In den vergangenen 20 Monaten haben sich Wohlert und Bolden mit der Berliner Bauverordnung vertraut gemacht, mit Behörden, dem Hausbesitzer und den Nachbarn gesprochen und überall Unterstützer für ihr Projekt gefunden. Noch in diesem Jahr sollen die Bauarbeiten beginnen, die Baumhaus-Eröffnung ist für Mai 2013 geplant.

Die Finanzierung sieht derzeit allerdings noch wackelig aus. Die Initiatoren setzten auf die Unterstützung vieler: Das Startkapital von 33 000 Euro wollen sie durch Crowdfunding zusammenbekommen. Auf der Spendenplattform startnext.de kann man direkt spenden, von fünf bis 5000 Euro (www.startnext.de/baumhaus). Bislang sind allerdings erst knapp 1400 Euro zusammengekommen. Wohlert und Bolden wollen in jedem Fall weitermachen und prüfen andere Finanzierungswege. Gut ein Monat bleibt den Machern noch, um die Berliner von ihrem Projekt zu überzeugen.

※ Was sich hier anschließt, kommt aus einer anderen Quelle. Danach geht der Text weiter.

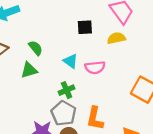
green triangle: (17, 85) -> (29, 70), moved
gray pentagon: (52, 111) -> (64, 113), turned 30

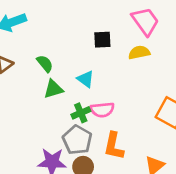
pink semicircle: (95, 68) -> (102, 110), moved
green triangle: (29, 70) -> (53, 89), moved

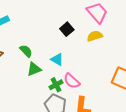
black square: (102, 40) -> (67, 29), turned -32
pink semicircle: (102, 110) -> (72, 81), turned 54

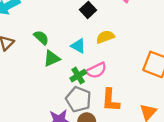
yellow semicircle: (95, 36) -> (105, 37), moved
pink semicircle: (72, 81) -> (96, 70), turned -66

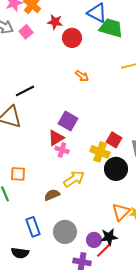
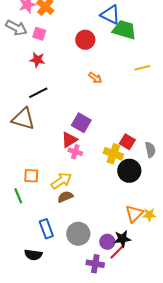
red star: (55, 22) -> (37, 60), moved
pink square: (26, 32) -> (39, 34), turned -32
yellow arrow: (74, 179) -> (61, 181), moved

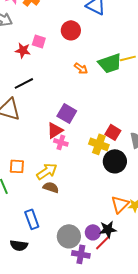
green trapezoid: (124, 30) -> (110, 63), moved, turned 145
pink square: (39, 34) -> (39, 41), moved
brown semicircle: (65, 197) -> (51, 187), turned 42
gray circle: (78, 234) -> (69, 236), moved

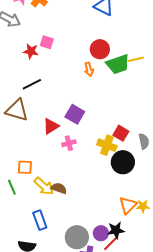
red circle: (71, 30) -> (100, 49), moved
orange arrow: (81, 68) -> (89, 69), turned 40
red triangle: (55, 130) -> (51, 126), moved
pink cross: (61, 142) -> (69, 143), turned -32
yellow arrow: (47, 171) -> (44, 186), moved, turned 75

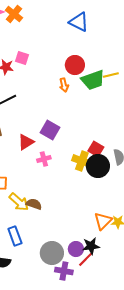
black circle: (123, 162) -> (98, 166), moved

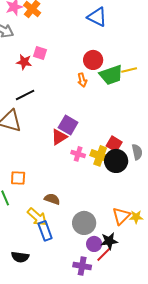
red triangle: (26, 142) -> (59, 137), moved
pink cross: (44, 159) -> (78, 154), moved, turned 32
yellow arrow: (19, 202) -> (37, 217), moved
blue rectangle: (15, 236) -> (45, 231), moved
gray circle: (52, 253) -> (84, 223), moved

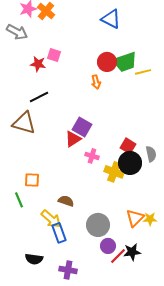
green trapezoid: (111, 75) -> (125, 62), moved
yellow cross: (100, 156) -> (114, 172), moved
black star: (109, 241) -> (132, 252), moved
purple cross: (82, 266) -> (68, 270), moved

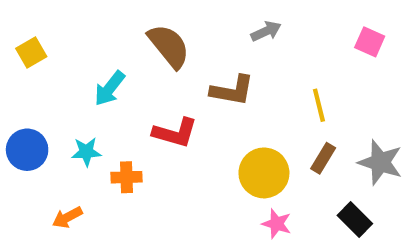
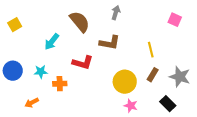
gray arrow: (266, 31) -> (116, 13), moved, turned -48

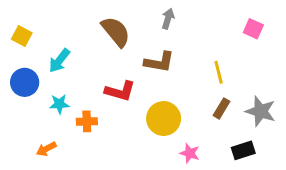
yellow square: (15, 25) -> (22, 36), turned -32
cyan arrow: (52, 42) -> (59, 61), moved
blue circle: (13, 71) -> (25, 82), moved
yellow circle: (125, 82) -> (164, 119), moved
black rectangle: (168, 104) -> (243, 150), turned -63

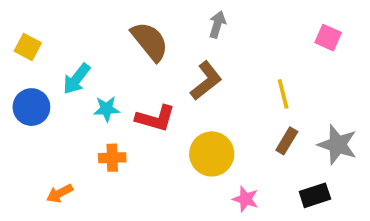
brown L-shape: (159, 62) -> (206, 81), turned -48
cyan star: (59, 104) -> (107, 109), moved

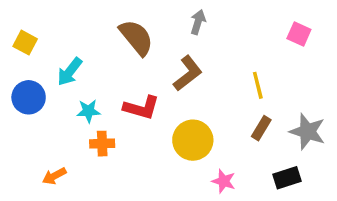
cyan star: (107, 109) -> (88, 111), moved

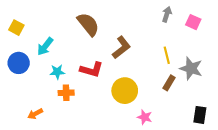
gray arrow: (198, 22) -> (167, 14), moved
gray star: (307, 132) -> (191, 68), moved
black rectangle: (287, 178) -> (200, 115), moved, turned -63

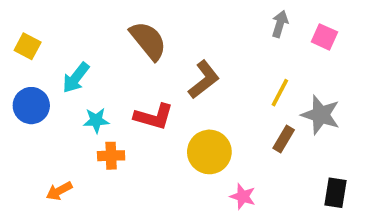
yellow line: (167, 55) -> (280, 93), turned 42

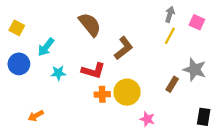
yellow line: (280, 93) -> (170, 36), moved
orange cross: (111, 156) -> (102, 94), moved

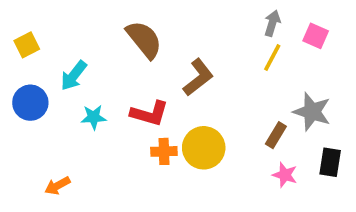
yellow square: (17, 28) -> (27, 45), turned 35
black rectangle: (204, 117) -> (330, 162), moved
pink star: (147, 119) -> (285, 175), moved

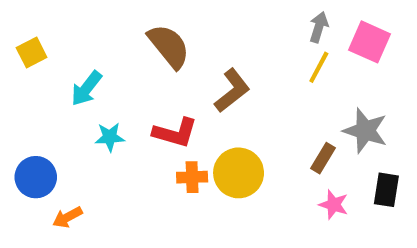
pink square: (316, 36) -> (369, 42), size x1.4
blue circle: (30, 103) -> (36, 177), moved

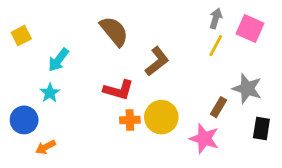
cyan star: (110, 137) -> (50, 93), moved, turned -30
pink star: (334, 205) -> (204, 139), moved, size x1.5

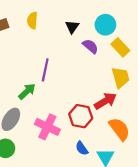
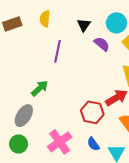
purple line: (45, 70) -> (58, 51), moved
pink cross: (47, 127) -> (60, 142), moved, turned 30

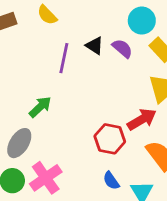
yellow semicircle: (45, 19) -> (47, 15), turned -49
black triangle: (84, 25) -> (94, 46), moved, turned -32
pink cross: (60, 142) -> (46, 178), moved

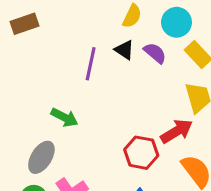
yellow semicircle: (47, 15) -> (132, 16), moved, turned -110
green arrow: (40, 107) -> (64, 117), turned 70

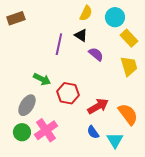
purple semicircle: (155, 53) -> (96, 54), moved
red arrow: (176, 131) -> (98, 106), moved
red hexagon: (141, 153) -> (68, 93), moved

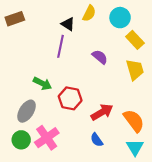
black triangle: (81, 35) -> (68, 24), moved
cyan triangle: (115, 140) -> (135, 147), moved

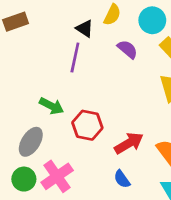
purple semicircle: (100, 57) -> (127, 49), moved

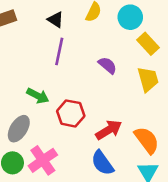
black triangle: (85, 29) -> (56, 20), moved
purple semicircle: (127, 49) -> (107, 65), moved
blue semicircle: (122, 179) -> (102, 163), size x1.5

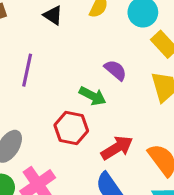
purple line: (59, 51) -> (27, 70), moved
green arrow: (38, 96) -> (93, 96), moved

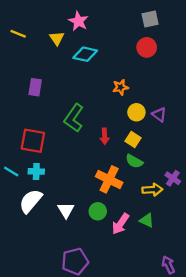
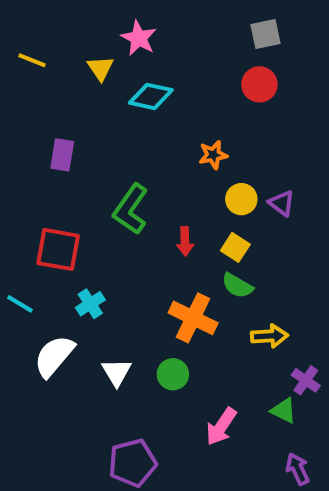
cyan cross: (36, 171) -> (90, 304), moved, turned -35
purple cross: (173, 178) -> (306, 380), moved
green triangle: (147, 220) -> (284, 410), moved
pink arrow: (120, 224) -> (221, 427), moved

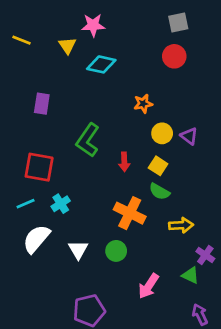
pink star: (139, 38) -> (93, 25), turned -30
cyan line: (20, 304) -> (26, 204), moved, turned -54

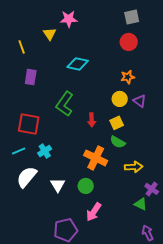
yellow line: (22, 40) -> (22, 47), moved, turned 48
cyan diamond: (101, 64) -> (78, 64), moved
orange star: (143, 104) -> (128, 77), moved
yellow square: (158, 166) -> (117, 123), turned 32
pink arrow: (149, 286) -> (94, 212), moved

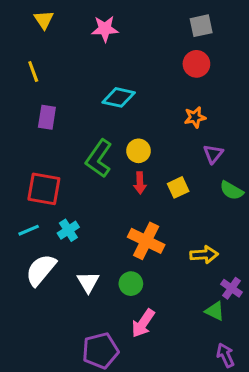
yellow triangle: (50, 34) -> (44, 20), moved
yellow circle: (120, 99) -> (138, 151), moved
purple triangle: (140, 101) -> (213, 154), turned 32
green semicircle: (118, 142) -> (232, 191), moved

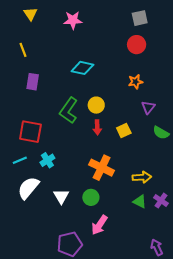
green triangle: (215, 311) -> (140, 202), moved

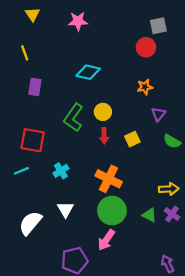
gray square: (140, 18) -> (158, 26), moved
cyan cross: (47, 160) -> (61, 171), moved
yellow arrow: (142, 177) -> (169, 189), moved
white semicircle: (28, 188) -> (30, 223), moved
green circle: (91, 197) -> (112, 211), moved, size x1.6

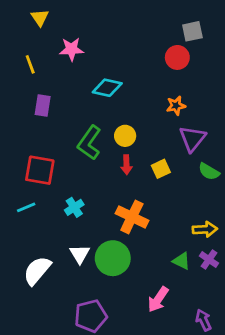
pink star: (78, 21) -> (71, 49), moved
purple triangle: (158, 114) -> (192, 139), size x1.5
green circle: (112, 211) -> (113, 258), moved
pink arrow: (106, 240) -> (158, 299), moved

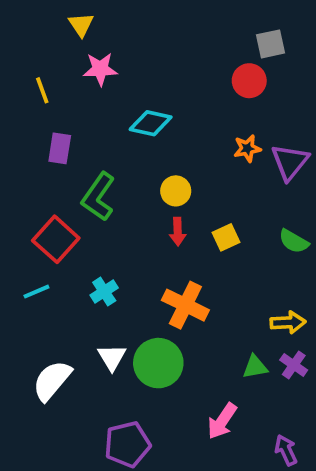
yellow triangle: (40, 18) -> (81, 25), moved
purple triangle: (192, 139) -> (290, 162), moved
green L-shape: (89, 143) -> (98, 197), moved
red square: (40, 170) -> (56, 239), turned 32
green triangle: (181, 261) -> (255, 367), turned -36

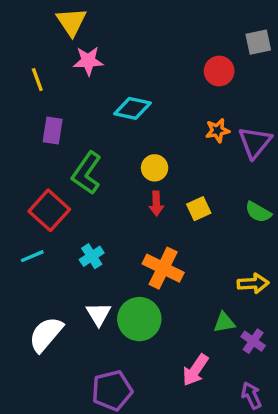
yellow triangle: (81, 25) -> (71, 22), size x1.4
gray square: (270, 44) -> (258, 42), moved
purple cross: (294, 365) -> (253, 341), moved

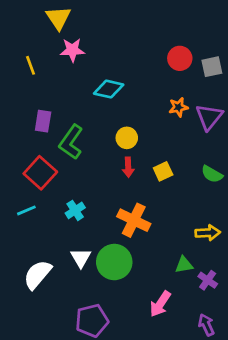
gray square: (258, 42) -> (212, 67), moved
purple rectangle: (53, 130) -> (43, 121), moved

Einen prominenten Fan zumindest haben sie schon gefunden. Adrienne Goehler, frühere Kultursenatorin und Mitbegründerin der Grünen, lobte die Initiative auf Facebook als „das richtige Projekt zur richtigen Zeit“. Tatsächlich ist der Wandel in Wedding unübersehbar. Der ehemalige Schmuddelkiez mausert sich zu einem kreativen Zentrum, was sich kürzlich auch auf dem Kulturfestival Wedding zeigte. Rund 30 Galerien und Künstlerateliers stellten sich an diesem Tag vor.

Mit der Aufbruchstimmung kommt auch die Angst vor Verdrängung. Baumhaus-Erfinder Bolden weiß, wie es oft läuft, er kennt das aus dem New Yorker Stadtteil Brooklyn und aus Friedrichshain, wo er vorher gewohnt hat. „Wir können den Prozess nicht aufhalten“, sagt er. „Doch wir können die Bedingungen verändern.“

Am Montag, den 22. Oktober findet um 19 Uhr der erste "Baumhaus Salon" im Fluxbau des Radiosenders FluxFM (Pfuelstr. 5, 10997 Berlin, zweiter Hofeingang) statt. Dort stellen die Initiatoren ihr Projekt noch einmal vor und wollen mit Unterstützern und interessierten Bürgern diskutieren. Auf dem Podium sitzen dann auch Adrienne Goehler, Kristien Ring, Daniel Dahm, Ela Kagel und der Künstler Isaac Abrams.